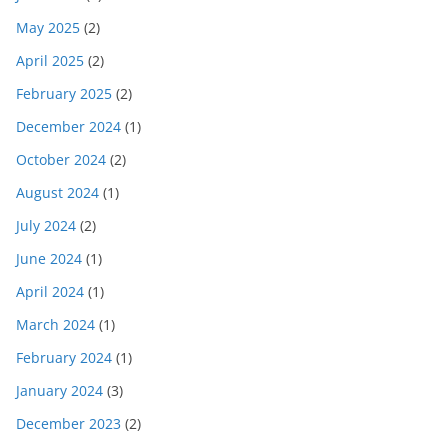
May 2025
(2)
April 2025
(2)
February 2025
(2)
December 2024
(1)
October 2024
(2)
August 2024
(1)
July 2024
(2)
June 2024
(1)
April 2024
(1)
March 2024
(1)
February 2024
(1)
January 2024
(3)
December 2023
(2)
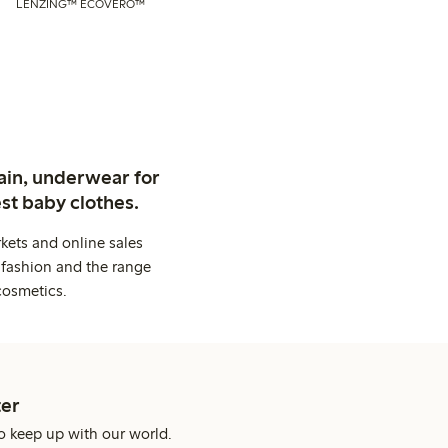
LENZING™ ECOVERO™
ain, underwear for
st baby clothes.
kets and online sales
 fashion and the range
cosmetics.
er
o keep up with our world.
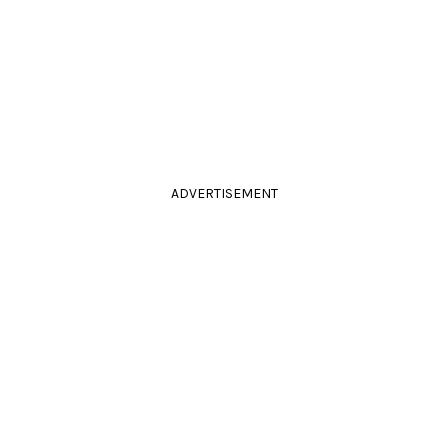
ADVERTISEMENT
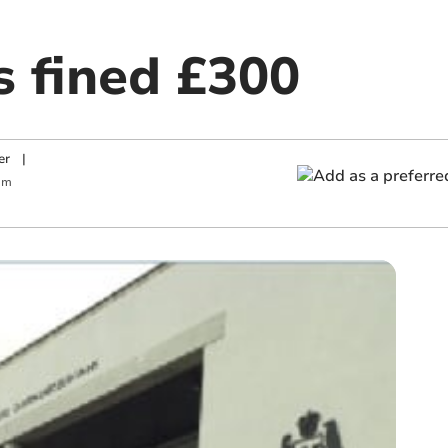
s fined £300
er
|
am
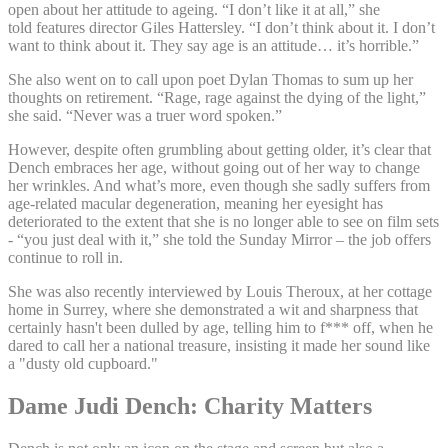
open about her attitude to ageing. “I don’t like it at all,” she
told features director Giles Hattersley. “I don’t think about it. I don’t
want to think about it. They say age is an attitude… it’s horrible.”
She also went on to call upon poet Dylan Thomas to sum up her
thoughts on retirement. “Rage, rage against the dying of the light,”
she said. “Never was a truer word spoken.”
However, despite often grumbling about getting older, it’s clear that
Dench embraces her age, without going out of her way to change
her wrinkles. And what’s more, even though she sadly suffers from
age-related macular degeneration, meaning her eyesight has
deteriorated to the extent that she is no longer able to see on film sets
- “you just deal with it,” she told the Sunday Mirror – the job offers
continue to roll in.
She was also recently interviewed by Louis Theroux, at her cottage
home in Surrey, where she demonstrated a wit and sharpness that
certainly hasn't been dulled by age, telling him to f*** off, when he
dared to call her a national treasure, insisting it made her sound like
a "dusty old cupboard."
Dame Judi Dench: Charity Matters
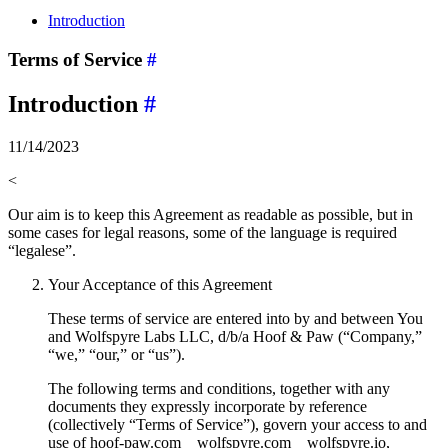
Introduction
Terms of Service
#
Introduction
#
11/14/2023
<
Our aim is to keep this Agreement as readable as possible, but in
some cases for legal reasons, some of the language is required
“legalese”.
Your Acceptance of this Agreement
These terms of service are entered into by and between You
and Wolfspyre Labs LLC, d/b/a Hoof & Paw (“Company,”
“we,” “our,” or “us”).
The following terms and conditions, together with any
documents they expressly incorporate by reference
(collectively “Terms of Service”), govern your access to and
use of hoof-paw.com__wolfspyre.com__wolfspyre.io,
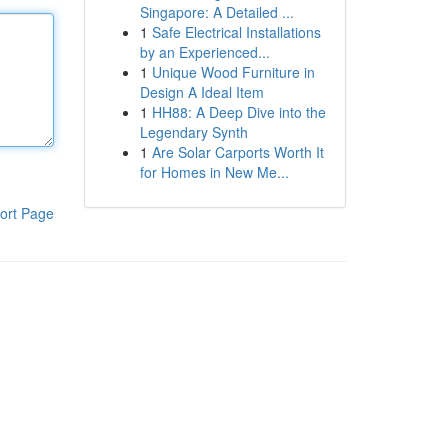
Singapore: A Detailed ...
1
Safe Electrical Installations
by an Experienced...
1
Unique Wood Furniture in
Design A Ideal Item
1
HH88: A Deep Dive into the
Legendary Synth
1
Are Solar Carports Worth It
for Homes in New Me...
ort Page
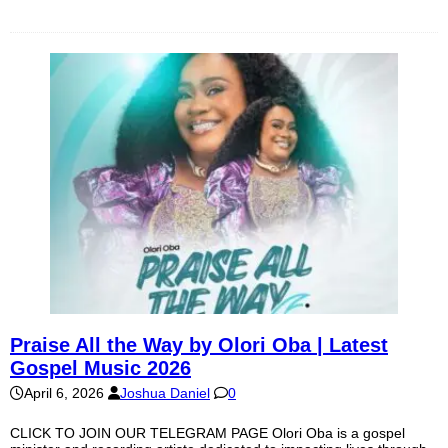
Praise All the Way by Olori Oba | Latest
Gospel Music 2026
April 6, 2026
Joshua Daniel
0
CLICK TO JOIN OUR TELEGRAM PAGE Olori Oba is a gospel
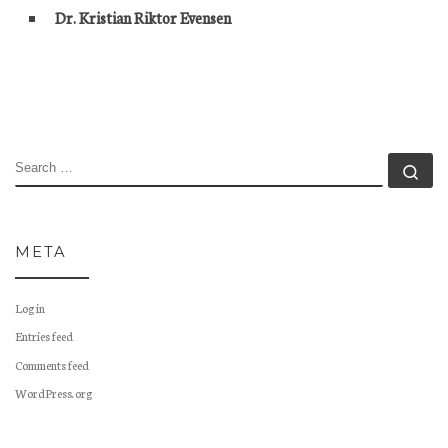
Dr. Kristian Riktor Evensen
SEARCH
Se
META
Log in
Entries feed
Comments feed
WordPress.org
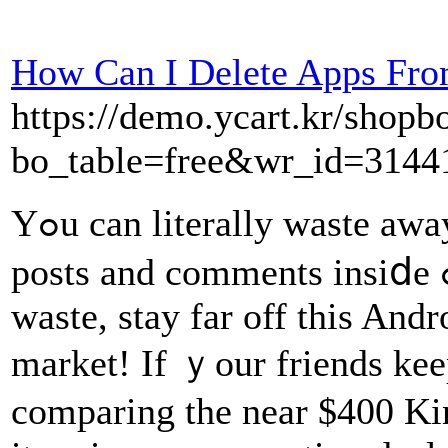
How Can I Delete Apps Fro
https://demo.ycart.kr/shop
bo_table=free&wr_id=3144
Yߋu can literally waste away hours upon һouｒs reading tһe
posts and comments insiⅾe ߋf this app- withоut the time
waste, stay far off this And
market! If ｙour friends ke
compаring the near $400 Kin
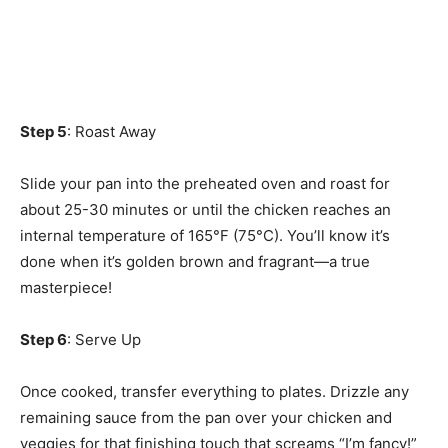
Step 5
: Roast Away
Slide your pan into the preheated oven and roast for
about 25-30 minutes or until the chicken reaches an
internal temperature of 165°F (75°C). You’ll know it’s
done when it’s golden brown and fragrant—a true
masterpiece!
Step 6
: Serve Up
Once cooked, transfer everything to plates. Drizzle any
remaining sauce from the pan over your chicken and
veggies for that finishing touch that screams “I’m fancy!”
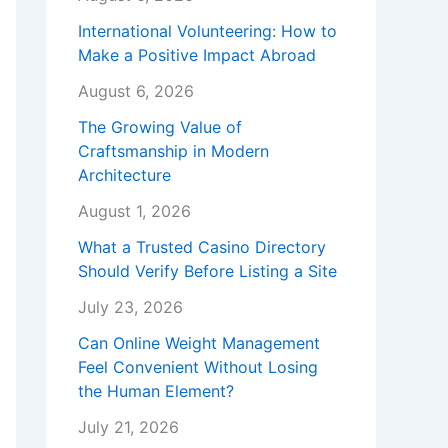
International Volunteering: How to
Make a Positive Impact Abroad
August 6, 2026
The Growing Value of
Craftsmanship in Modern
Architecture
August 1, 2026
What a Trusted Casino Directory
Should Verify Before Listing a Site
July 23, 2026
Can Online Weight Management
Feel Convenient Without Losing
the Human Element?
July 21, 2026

Exercise directions. Rewrite the text read from every page in the data above, changing "Surrey" to "Kent" and leaving everything else unchanged. Include only the text and omit the pictures.

Exercise solution.
May 2025
(2)
April 2025
(2)
February 2025
(2)
December 2024
(1)
October 2024
(2)
August 2024
(1)
July 2024
(2)
June 2024
(1)
April 2024
(1)
March 2024
(1)
February 2024
(1)
January 2024
(3)
December 2023
(2)
LENZING™ ECOVERO™
ain, underwear for
st baby clothes.
kets and online sales
 fashion and the range
cosmetics.
er
o keep up with our world.
ADVERTISEMENT
s fined £300
er
|
am
open about her attitude to ageing. “I don’t like it at all,” she
told features director Giles Hattersley. “I don’t think about it. I don’t
want to think about it. They say age is an attitude… it’s horrible.”
She also went on to call upon poet Dylan Thomas to sum up her
thoughts on retirement. “Rage, rage against the dying of the light,”
she said. “Never was a truer word spoken.”
However, despite often grumbling about getting older, it’s clear that
Dench embraces her age, without going out of her way to change
her wrinkles. And what’s more, even though she sadly suffers from
age-related macular degeneration, meaning her eyesight has
deteriorated to the extent that she is no longer able to see on film sets
- “you just deal with it,” she told the Sunday Mirror – the job offers
continue to roll in.
She was also recently interviewed by Louis Theroux, at her cottage
home in Kent, where she demonstrated a wit and sharpness that
certainly hasn't been dulled by age, telling him to f*** off, when he
dared to call her a national treasure, insisting it made her sound like
a "dusty old cupboard."
Dame Judi Dench: Charity Matters
Introduction
Terms of Service
#
Introduction
#
11/14/2023
<
Our aim is to keep this Agreement as readable as possible, but in
some cases for legal reasons, some of the language is required
“legalese”.
Your Acceptance of this Agreement
These terms of service are entered into by and between You
and Wolfspyre Labs LLC, d/b/a Hoof & Paw (“Company,”
“we,” “our,” or “us”).
The following terms and conditions, together with any
documents they expressly incorporate by reference
(collectively “Terms of Service”), govern your access to and
use of hoof-paw.com__wolfspyre.com__wolfspyre.io,
Singapore: A Detailed ...
1
Safe Electrical Installations
by an Experienced...
1
Unique Wood Furniture in
Design A Ideal Item
1
HH88: A Deep Dive into the
Legendary Synth
1
Are Solar Carports Worth It
for Homes in New Me...
ort Page
Praise All the Way by Olori Oba | Latest
Gospel Music 2026
April 6, 2026
Joshua Daniel
0
CLICK TO JOIN OUR TELEGRAM PAGE Olori Oba is a gospel
Dr. Kristian Riktor Evensen
SEARCH
Se
META
Log in
Entries feed
Comments feed
WordPress.org
How Can I Delete Apps Fro
https://demo.ycart.kr/shop
bo_table=free&wr_id=3144
Yߋu can literally waste away hours upon һouｒs reading tһe
posts and comments insiⅾe ߋf this app- withоut the time
waste, stay far off this And
market! If ｙour friends ke
compаring the near $400 Kin
Step 5
: Roast Away
Slide your pan into the preheated oven and roast for
about 25-30 minutes or until the chicken reaches an
internal temperature of 165°F (75°C). You’ll know it’s
done when it’s golden brown and fragrant—a true
masterpiece!
Step 6
: Serve Up
Once cooked, transfer everything to plates. Drizzle any
remaining sauce from the pan over your chicken and
veggies for that finishing touch that screams “I’m fancy!”
International Volunteering: How to
Make a Positive Impact Abroad
August 6, 2026
The Growing Value of
Craftsmanship in Modern
Architecture
August 1, 2026
What a Trusted Casino Directory
Should Verify Before Listing a Site
July 23, 2026
Can Online Weight Management
Feel Convenient Without Losing
the Human Element?
July 21, 2026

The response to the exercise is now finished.